How Can Schools Regulate Off-Campus Internet Speech? 
Friday, April 10, 2009 at 8:52AM
Justin Bathon in Discipline, Student-Rights, Technology & Internet, columbine, cyberbullying, internet speech, off-campus speech, schools, student speech

We'll do a little mail today as I have a couple a need to get to (I try to be pretty responsive to reader requests or questions as much as I can without practicing law, so feel free to contact me):

A reader from Michigan writes in with a question/musing:

"How is it a school district thinks it has a right to scan students' Facebook pages and assign consequences to those that express dislike for certain teachers or use profanity in any way."

This is an excellent, excellent question and I want to address this in two parts, the legal part and then the ethical part.

First, legally, what the courts have done is establish a mechanism by which schools can reach outside of the four corners of the school and regulate off-campus behavior. Here is the mechanism: (1) the court looks for a "nexus" (connection) with the school district. This can literally be anything and the courts have been pretty liberal in establishing this nexus. When the Internet was still new, courts were more reluctant, but now we are seeing them permit quite a bit of regulation of the net. (2) Once the nexus is established, then we run through the traditional student speech analysis. (a) Is it speech? - Is it meant to convey an idea? If yes, continue, if no - regulate. (b) Is it lewd, vulgar, plainly offensive? Here is where your profanity comes in and school authorities feel comfortable regulating. (c) Does it promote illegal activities, such as drug use. Yes = regulate. No = continue. (d) Does it cause a disruption? This is the biggie. There is a lot of legal history here establishing what is and is not a disruption, but the administrator's perception will usually get quite a bit of deference. Typically, if you have a nexus, you probably have a disruption - as the disruption is the nexus.

Anyway, that's the legal standard that courts consider. As you can probably tell, it is pretty broad and gives schools quite a bit of leeway in regulating off-campus student speech.

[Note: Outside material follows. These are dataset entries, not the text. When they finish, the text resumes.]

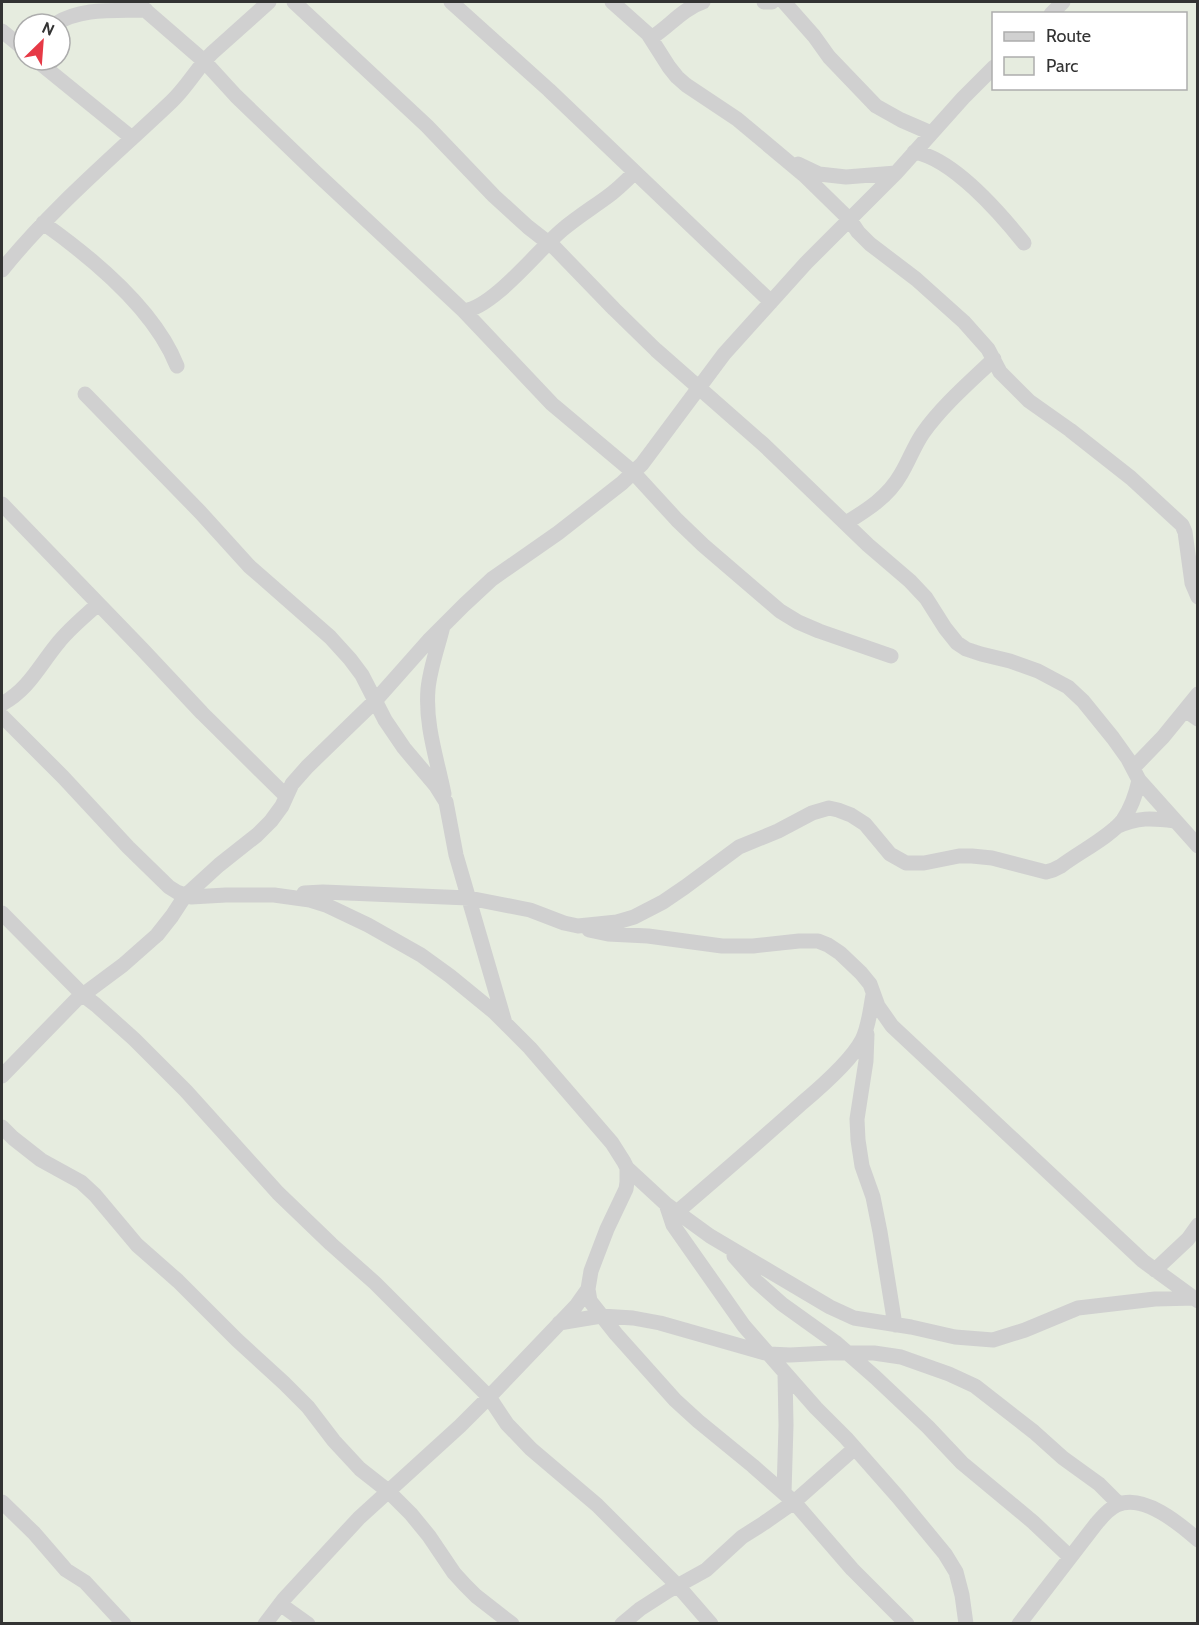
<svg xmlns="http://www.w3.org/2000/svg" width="1199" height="1625" viewBox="0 0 1199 1625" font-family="Cabin,sans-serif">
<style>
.green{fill:#e6ecdf;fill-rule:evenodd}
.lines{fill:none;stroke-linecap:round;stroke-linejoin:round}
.minor{stroke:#d0d0d0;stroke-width:15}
</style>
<rect width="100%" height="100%" fill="#fff"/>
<path class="green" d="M2,2H1197V1623H2ZM994,14H1186V88H994ZM24,24H60V60H24Z"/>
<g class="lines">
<path class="minor" d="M136,2L204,61L236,96L315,172L464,311L552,404L633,472L677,520L703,545L780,611L798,622L819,631L891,656
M294,2L427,126L494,196L528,227L555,248L614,309L656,350L763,444L868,545L910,581L926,598L945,628L957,643L966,649L981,654L1010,661L1038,671L1068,687L1083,701L1113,738L1128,759L1139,780L1198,846
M451,2L549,90L771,302
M612,2L648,34L669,67L677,77L686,85L737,119L804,175L850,220L858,232L870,244L916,279L964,322L988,349L1000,372L1029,401L1070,430L1131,478L1182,525L1185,532L1192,583L1198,597
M764,2H772
M784,2L814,36L829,57L876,106L901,120L931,133
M1051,14L1063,2
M55,24C82,7 115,11 146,10
M2,31L24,49
M651,38C669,27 682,9 703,2
M36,60L132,138
M914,152C952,158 1000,213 1024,243
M798,164L819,174L846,177L896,173
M43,223C91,257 155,310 177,366
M2,270C52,208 113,157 171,102C187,87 197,68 212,53L269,2
M464,311C494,307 538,250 562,230C576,218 592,208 607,197C617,190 626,181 634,173
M85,394L200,512L249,566L330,637L350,659L362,675L385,720L404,748L436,786L446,802L456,855L505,1023
M2,504L142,649L202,713L286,796
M846,523C867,510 888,497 901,474C909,461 914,446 923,433C943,405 969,383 994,359
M443,626C438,647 430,668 428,689C425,725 437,759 444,794
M2,704C29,689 39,666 58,643C69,629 84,617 98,604
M1185,710L1198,719
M2,716L63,777L128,847L169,887L177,892L191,897L226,895H274L310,900L326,905L368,925L421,955L450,976L494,1012L530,1048L612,1143L624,1162L627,1168V1182L626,1189L607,1229L591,1271L588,1289L590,1301L616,1334L675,1400L698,1421L753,1466L794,1502L852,1569L907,1624
M1133,768L1163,737L1198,694
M1116,827C1138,817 1152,818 1175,821
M304,893L323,892L469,898L530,910L564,923L578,926L617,922L634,917L663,902L685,887L739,847L778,831L812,813L829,808L838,810L851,815L865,824L890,854L906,863H924L959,856H972L992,858L1046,872L1053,870L1061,866C1078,853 1111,836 1123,820C1131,808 1136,794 1139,780
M2,913L83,995L96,1005L134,1039L186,1091L278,1193L331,1244L375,1283L489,1397L507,1424L531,1449L597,1505L678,1586L711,1624
M589,930L608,934L648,936L722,946H753L799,941H818L828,945L840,953L861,973L870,984L878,1006L892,1026L1143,1261L1198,1301
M867,1034L866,1061L857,1119L858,1140L862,1166L873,1197L880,1232L895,1325
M2,1076L76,1000L123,965L157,935L172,916L185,896L219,865L257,835L271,821L282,806L292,784L307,767L375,701L430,639L464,605L492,579L558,533L622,483L642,464L724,354L806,263L896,173L963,98L994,67
M2,1127L13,1138L41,1160L81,1182L95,1195L137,1245L178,1281L237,1340L284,1383L308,1407L334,1441L360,1469L388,1491L411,1514L429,1536L454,1573L465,1585L476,1596L512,1624
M627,1168L666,1204L710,1236L830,1307L854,1318L911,1327L955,1337L993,1340L1025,1330L1078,1308L1155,1299L1196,1298
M666,1204L673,1225L744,1326L816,1408L846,1438L898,1497L945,1554L956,1572L962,1595L966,1624
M677,1212C719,1176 761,1140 802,1103C821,1087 851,1061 862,1040C869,1026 870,1010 873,995
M734,1256L756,1281L782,1304L835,1342L875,1377L928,1427L962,1463L1033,1522L1070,1557
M1155,1270L1188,1239L1198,1225
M559,1323L601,1316L633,1318L660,1323L769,1354L790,1355L829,1353H874L901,1357L949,1374L975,1386L1034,1432L1063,1458L1099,1484L1119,1504
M784,1493L786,1425L785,1373
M2,1502L34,1533L66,1570L85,1582L124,1624
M280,1604L308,1624
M265,1624L284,1599L359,1518L460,1426L489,1397L576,1306L588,1289
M622,1624L640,1609L668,1591L706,1570L742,1537L764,1523L794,1502L855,1448
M1019,1624L1096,1524C1102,1517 1108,1509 1117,1505C1143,1493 1180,1524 1198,1540"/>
</g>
<rect width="1199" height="1625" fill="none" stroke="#333333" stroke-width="6"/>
<rect x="992" y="12" width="195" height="78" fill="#ffffff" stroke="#adadad" stroke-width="1.5"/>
<rect x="1004" y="32" width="30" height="9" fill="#d0d0d0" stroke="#adadad" stroke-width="1.5"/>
<text x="1046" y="42" font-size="18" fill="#333333">Route</text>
<rect x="1004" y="57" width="30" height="18" fill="#e6ecdf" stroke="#adadad" stroke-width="1.5"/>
<text x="1046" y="72" font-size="18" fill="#333333">Parc</text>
<g transform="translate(42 42) rotate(25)"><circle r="28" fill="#ffffff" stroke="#adadad" stroke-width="1.5"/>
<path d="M0-4.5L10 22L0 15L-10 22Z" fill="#e63946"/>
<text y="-9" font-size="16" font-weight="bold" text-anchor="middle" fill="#333333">N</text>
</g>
</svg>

Second, though, I want to talk about the ethical issues here. I addressed the legal "how," but there is a second "how did it get to this point?" type question embedded in the musing, so I also want to address that. How it got here is a complex deal, but let me throw some motivating factors out there. (1) Columbine. The effect that incident, and the other school shootings in that period, had on schools is so profound that I think we are just now starting to come to grips with it. One major effect though was to make schools much more proactive in regulating everything related to students. Before Columbine we did not think our students would kill us or others, after Columbine, we were not so sure anymore. (2) Bullying and Cyberbullying. The Columbine events also woke us up to bullying issues and especially those bullying issues that occured online. A Secret Service report concluded that bullying was a substantial motivating factor in these incidents and that woke up the national conscious to this issue. States responded with anti-bullying statutes and some, like Kentucky, even created online harassment misdemeanors to punish kids who bully. (3) Sexual predators & Porn. In the late 90's and early 2000's adults really had no idea what was going on online. In fact, one can make a pretty cogent argument that most adults still don't 'get it.' When people don't understand something, they fear it - and we feared the Internet for a long time and possibly still do. All a lot of average American's hear about the Internet is the bad things, like predators and porn. (4) Lots of other factors from teacher facebook incidents to the rise in smaller, private school administrator preparation programs which spend all their time telling "war stories" and scare the heck out of future school administrators. 

All those factors combined to create an environment where school regulation of off-campus speech was not just allowed by courts ... but it was encouraged by society and school boards. At some point administrators thought it was their job to regulate off-campus speech - which, in my opinion, it isn't their job nor has it ever been. But, at some point we crossed a threshold where the bounds of the school were extended beyond the four corners of school property. We sort of put schools in charge of student discipline all the time, not just between 8 and 3. How long this will continue I don't know. Certainly questions like yours show indications of a push-back, where school personnel start to say, "what a second ... why am I regulating what kids do at home?"